Por si esto fuese poco, el ayuno intermitente consigue estimular la autofagia, un proceso a partir del cual proliferan las células eficientes en el organismo y se eliminan aquellas que no realizan de manera adecuada sus funciones. Este mecanismo se relaciona con la prevención de muchas patologías crónicas y complejas, como varios tipos de cáncer. No solo el ayuno lo activa, sino que el hecho de mantener la glucemia basal en ayunas será positivo para que el proceso se ponga en marcha.
¿Cómo hacer ayuno intermitente?
Existen varias maneras de hacer ayuno intermitente. Lo más sencillo es empezar por un protocolo 16:8 evitando el desayuno. Consiste en pasar al menos 16 horas sin comer, con una ventana de 8 horas para ingerir alimentos y satisfacer las necesidades nutricionales.
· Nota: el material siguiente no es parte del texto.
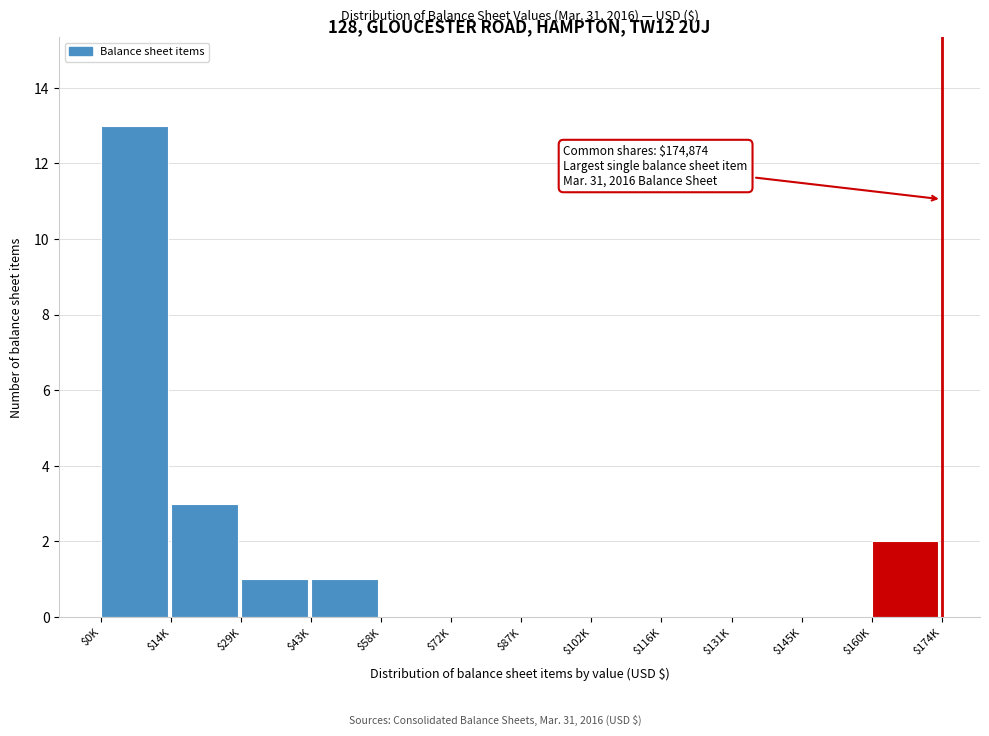

The chart shows a value of 9 at $131K. True or false?

False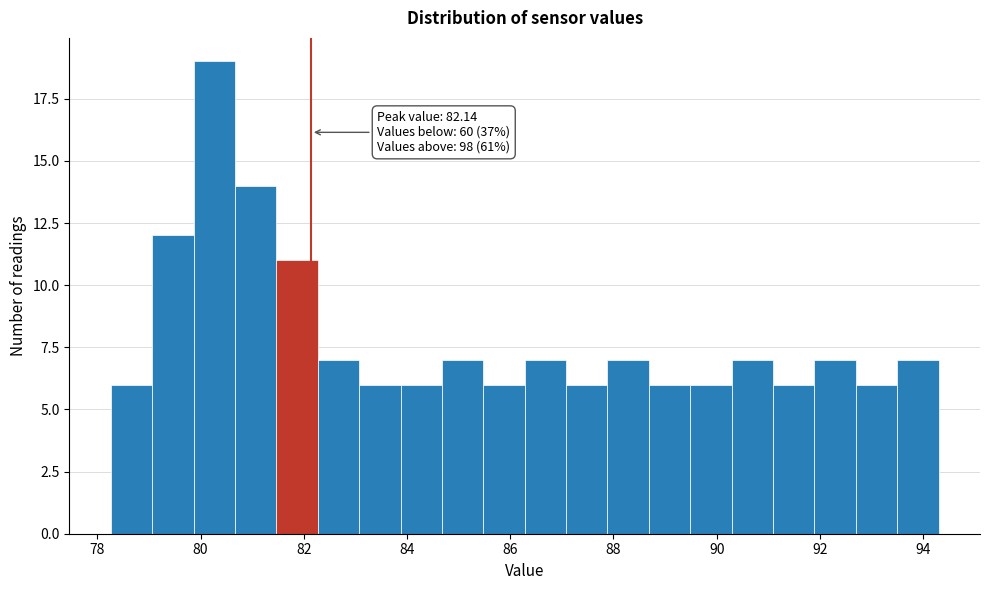

Over which range of the x-axis is the bar tallest?

79.8 to 80.6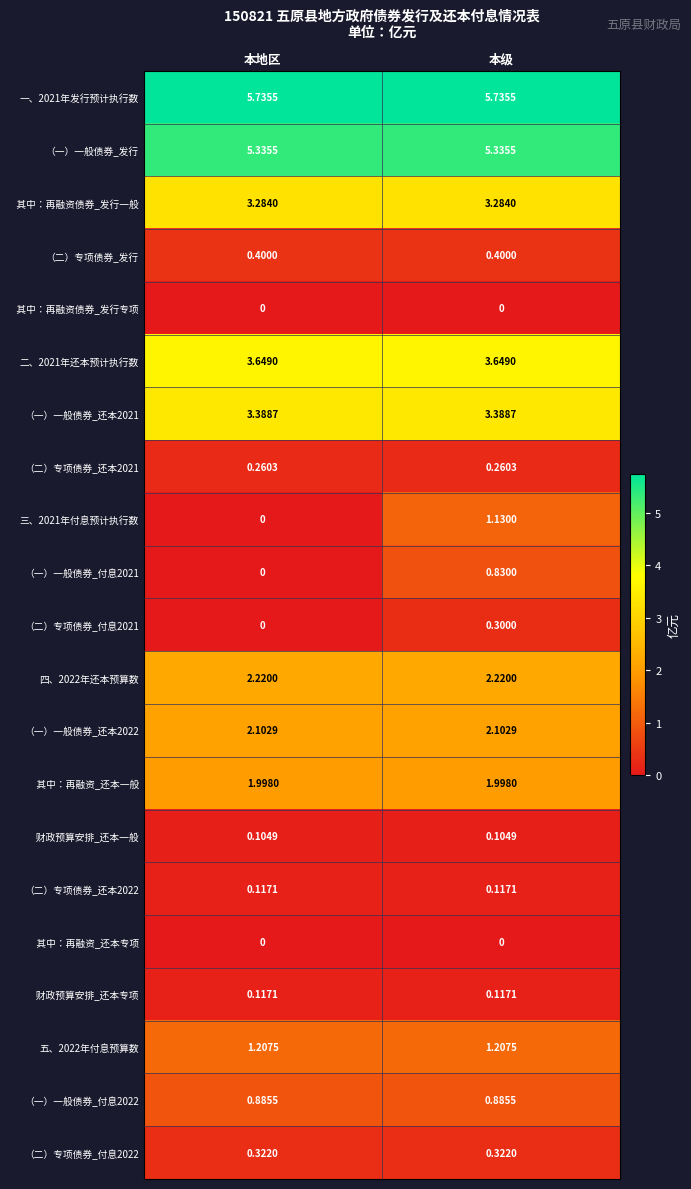

At which label does （一）一般债券_付息2021 reach its peak?

本级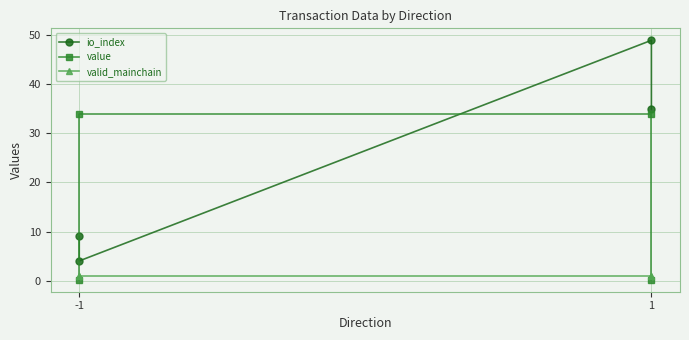

How many values in the value series are below 33?

2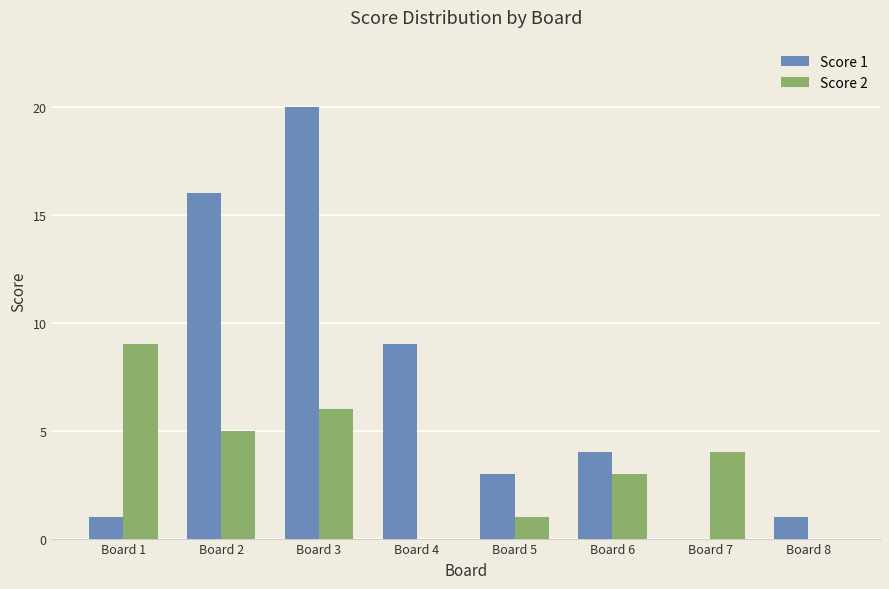

At which label is Score 2 closest to 4?

Board 7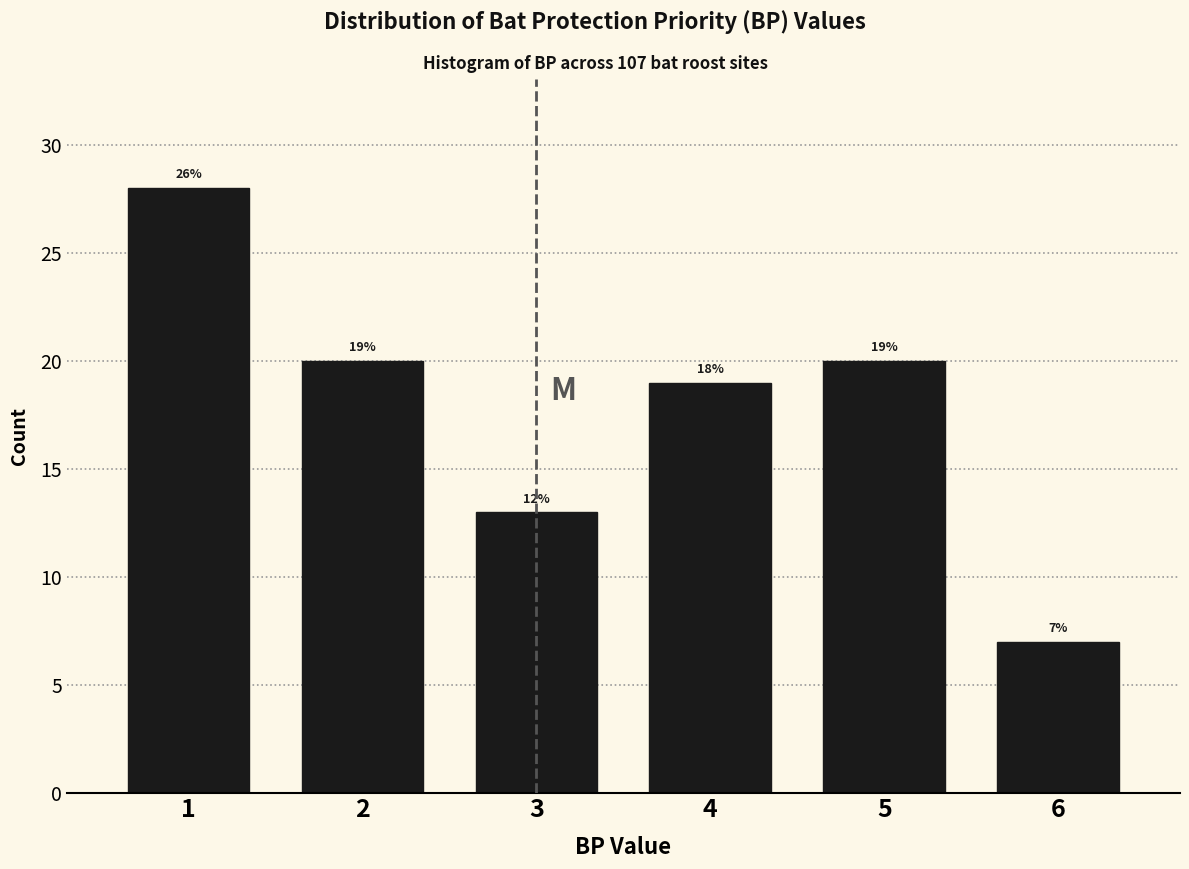

Reading left to right, what are all the values shown in this chart?

28	20	13	19	20	7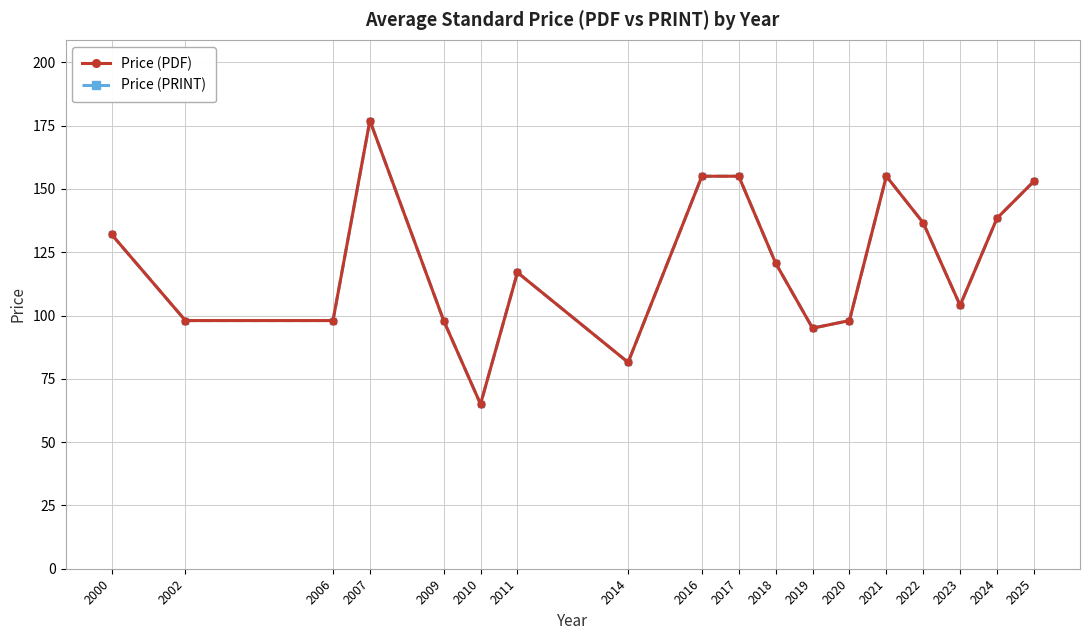

What is the approximate value of Price (PRINT) at 2000?

132.0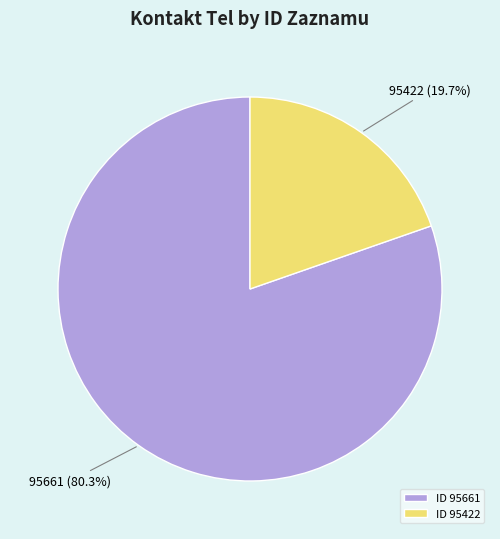

What is the smallest slice in the pie chart?

95422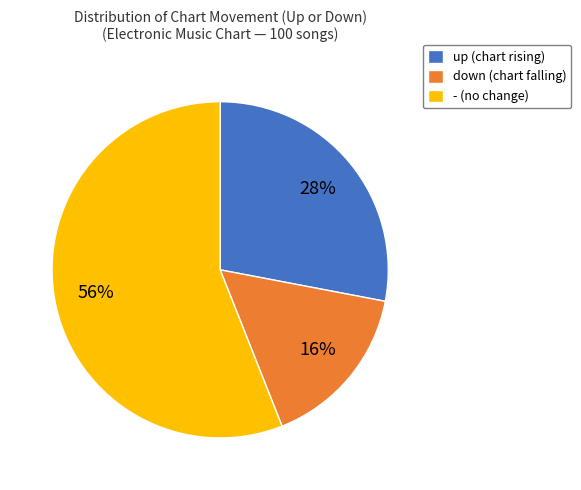

Is the sum of - (no change) and up (chart rising) greater than half?

Yes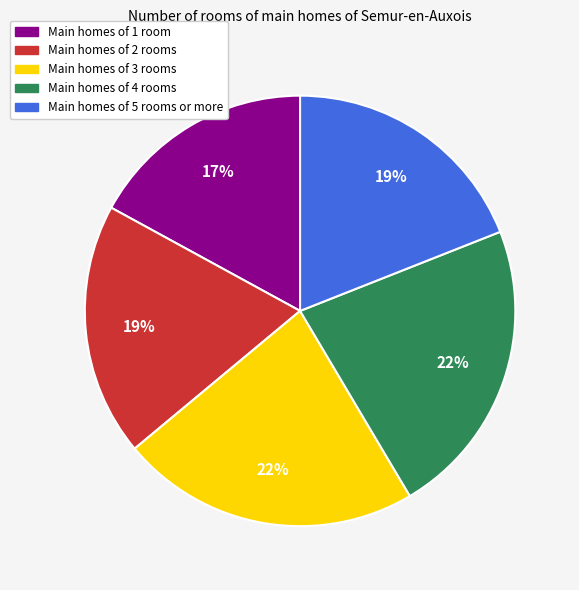

Does any single category account for the majority?

No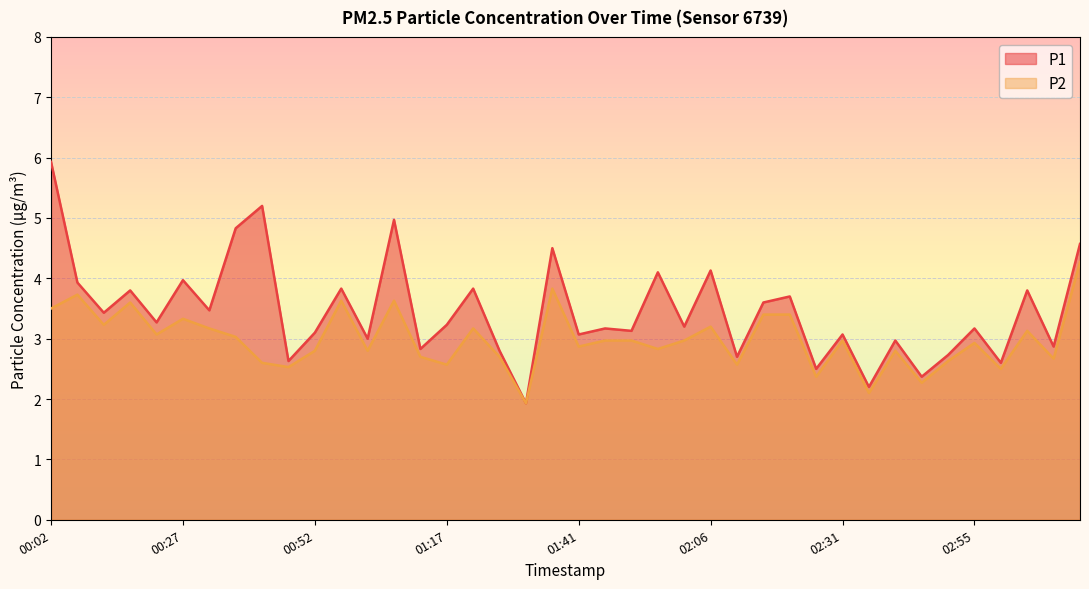

What are all the series names shown in the legend?

P1, P2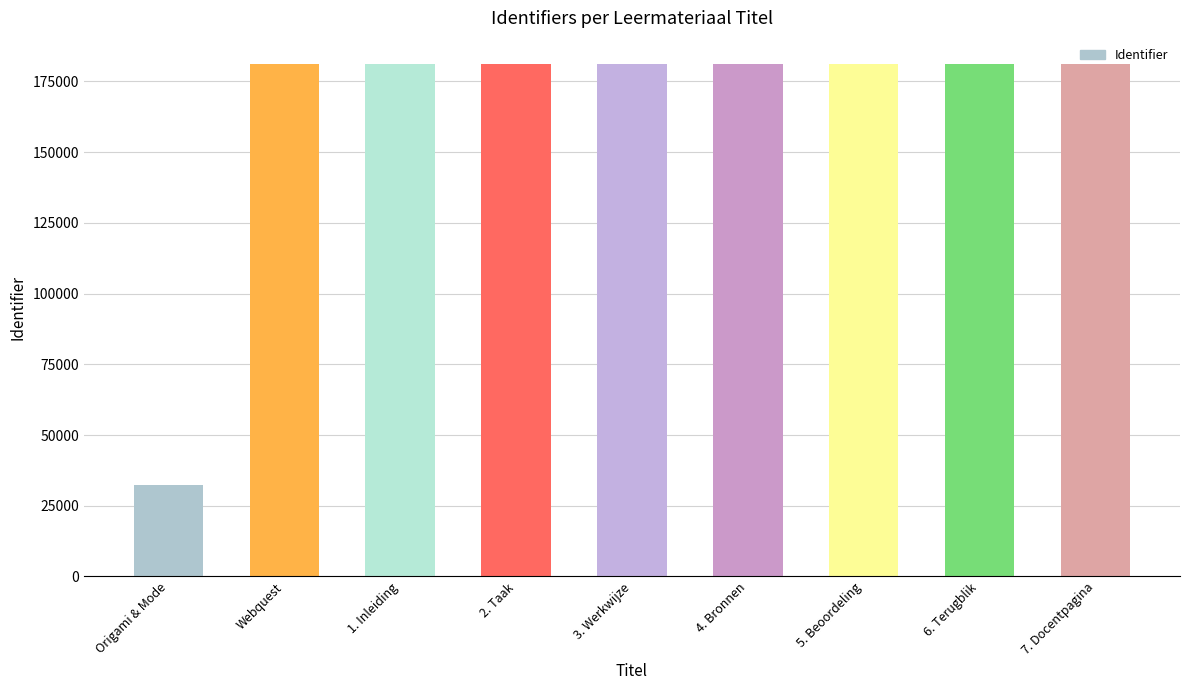

Which category has the lowest value across all series?

Origami & Mode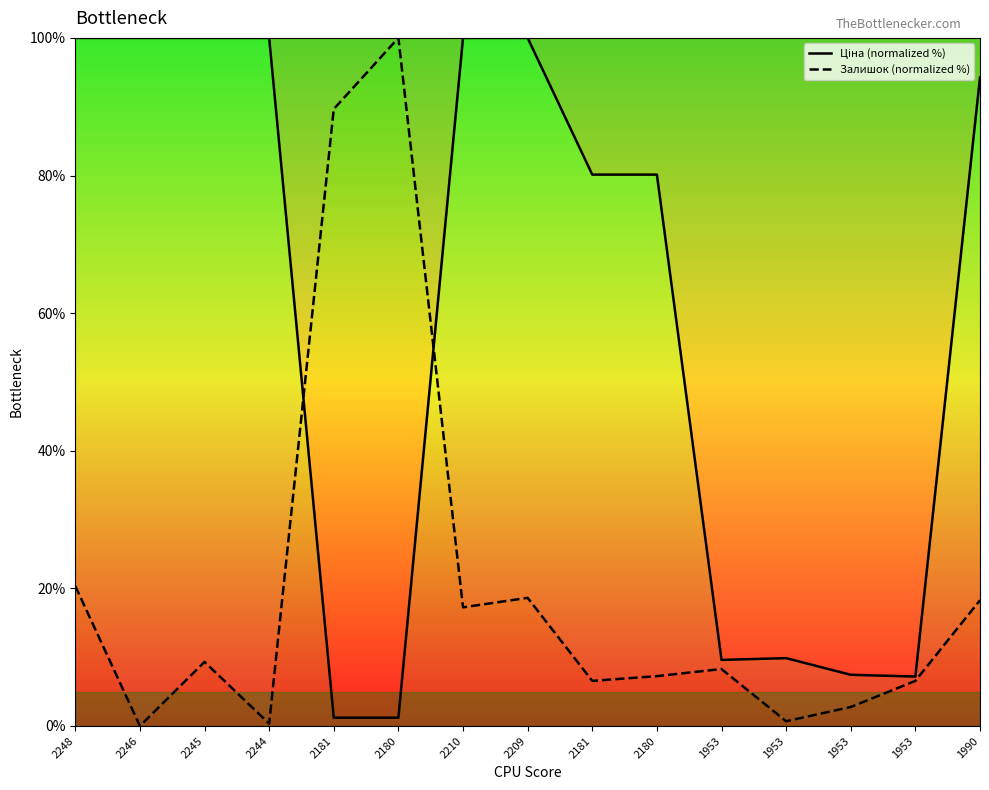

What is the total value across all series at 2244?

100.3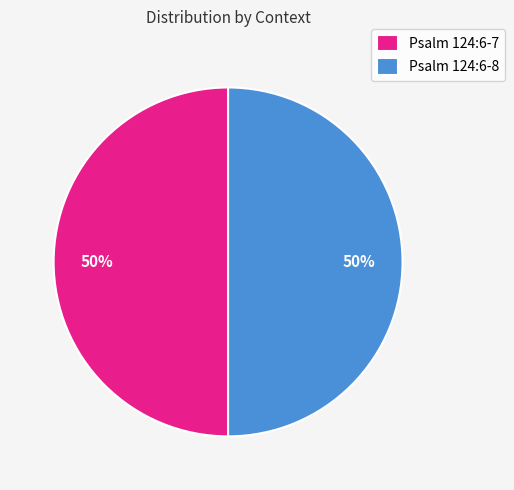

To the nearest percent, what percentage of the pie is Psalm 124:6-8?

50%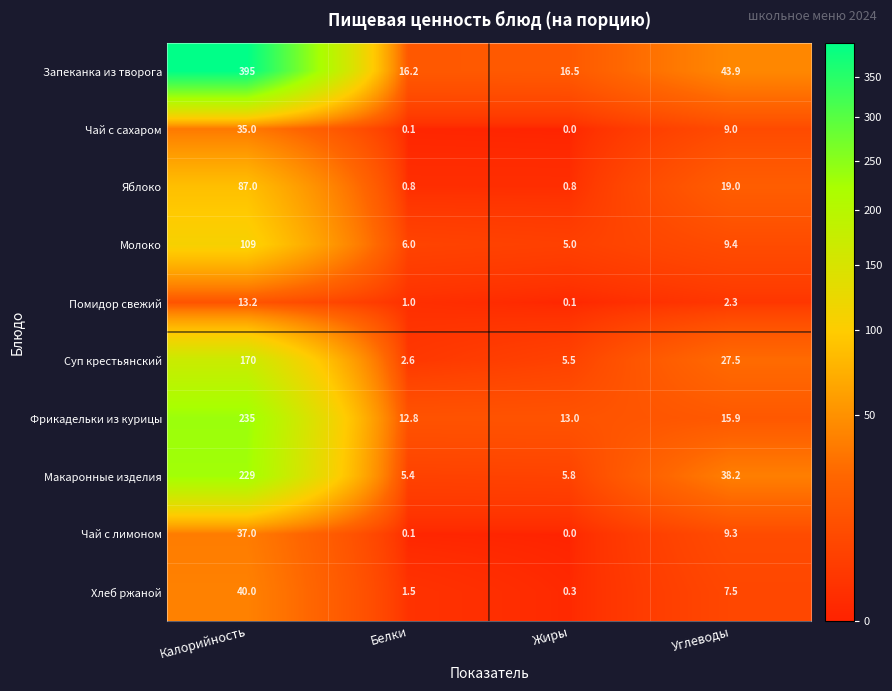

What value does the Чай с лимоном series have at Углеводы?

9.3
Es muy importante que la dieta planteada sea variada, para así evitar déficits que puedan condicionar el estado de salud.
Por una cuestión hormonal, saltarse el desayuno suele ser sencillo. Durante la mañana el nivel de apetito es menor que en otros momentos del día. Solo con tomar un café mucha gente ya es capaz de llegar a la comida del mediodía sin ingerir ningún alimento calórico. Así se completan con facilidad las 16 horas, desde la cena del día anterior.
Si se aplica este protocolo con cierta rutina la balanza energética se desequilibrará a favor del gasto, lo que poco a poco repercutirá positivamente sobre la composición corporal. Eso sí, es importante consolidar un aporte proteico suficiente para impedir el catabolismo de la masa magra, algo que sería realmente negativo para el estado de salud. Llegado el caso hasta se podría valorar la suplementación con un aislado de suero de leche.
Ayuno intermitente, un protocolo sencillo y saludable
Como has visto, el ayuno intermitente es un protocolo dietético beneficioso muy fácil de llevar a la práctica. Consigue generar ciertos beneficios a nivel de salud, tanto en las personas sedentarias como en los deportistas. Eso sí, se debe evitar practicar actividad física de alta intensidad durante los periodos de ayuno, ya que se podría experimentar una reducción del rendimiento. No pasará nada por hacer algo de deporte ligero, como el de tipo aeróbico.
Para terminar, hay que tener en cuenta que no solo basta con comer bien o con utilizar determinadas estrategias dietéticas cuando el objetivo es consolidar un buen estado de salud. Será necesario también promover otros hábitos. De entre todos ellos podemos destacar la práctica de actividad física de manera regular, poniendo sobre todo el foco en el trabajo de fuerza. Dormir al menos 8 horas diarias también conseguirá marcar la diferencia con el paso de los años para tu salud.